McCoy Tyner - Guitars (McCoy Tyner Music, 2008)

One of the great things about musicians having their own record labels is that they have a chance to record projects that really interest them. Legendary pianist and composer McCoy Tyner had wanted to record with guitarists, and now he had a chance by inviting some of the best in modern music to sit in with a world class trio of him, bassist Ron Carter and drummer Jack DeJohnette and recording the proceedings for a CD and DVD combo. Who would have thought we would ever hear freely improvised duets between Tyner and downtown guitar ace Marc Ribot? They work quite well as does their extraordinary version of the classic Tyner composition "Passion Dance" which is extremely intense with rumbling thunderous piano and stinging electric guitar and completely successful. Another highlight of the album is the rapport the core trio has with John Scofield on "Mr. P.C." which inspires everyone to wonderful and lengthy improvisatory flights.
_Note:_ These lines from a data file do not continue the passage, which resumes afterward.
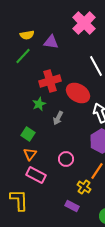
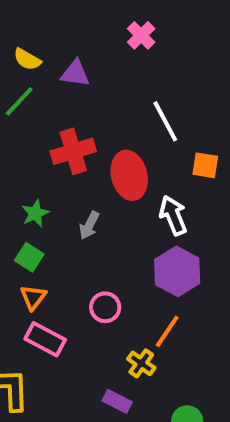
pink cross: (84, 23) -> (141, 35), size x0.6
yellow semicircle: (27, 35) -> (27, 59), turned 40
red ellipse: (78, 93) -> (129, 175), turned 45
green star: (39, 104) -> (35, 213), moved

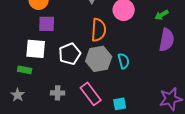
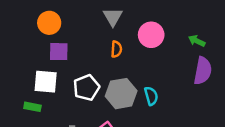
green arrow: (162, 15) -> (197, 41), turned 56
orange semicircle: (99, 30) -> (116, 49), moved, size x0.6

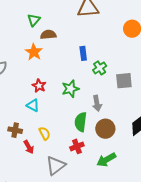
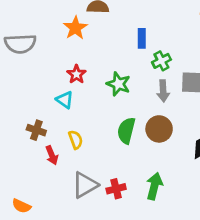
green star: (70, 89) -> (118, 84), turned 30
gray arrow: (97, 103) -> (163, 91), moved
brown circle: (105, 129) -> (159, 129), moved
red cross: (77, 146) -> (116, 189), moved
green arrow: (106, 160) -> (154, 186), turned 126

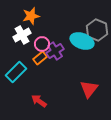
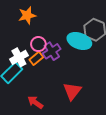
white cross: (22, 35) -> (19, 57), moved
red triangle: (89, 89) -> (72, 91), moved

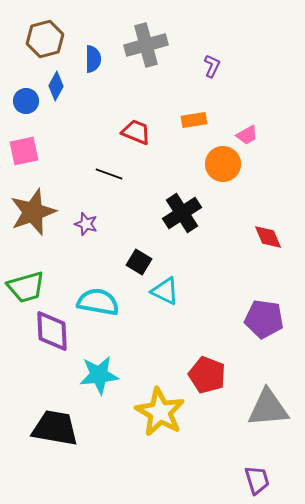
Derek Trucks steps up well, playing a fine melodic version of the standard "Greensleves" and banjoist Bela Fleck adds a different feel on "Trade Winds" and a surprising exploration of "My Favorite Things." Tyner meets Bill Frisell on his own turf, collaborating on the deeply exotic and patient "Boubacar" and "Baba Drame." The DVD is quite fascinating as well, it was recorded from multiple camera angles which allow you to focus on any of the individual players or the group as a whole. You also get a "fly on the wall" perspective as the musicians talk about structure and paths to use on each tune. The liner notes are well written and thoughtful, as is the entire project as a whole, classy and exploratory and filled with fine music.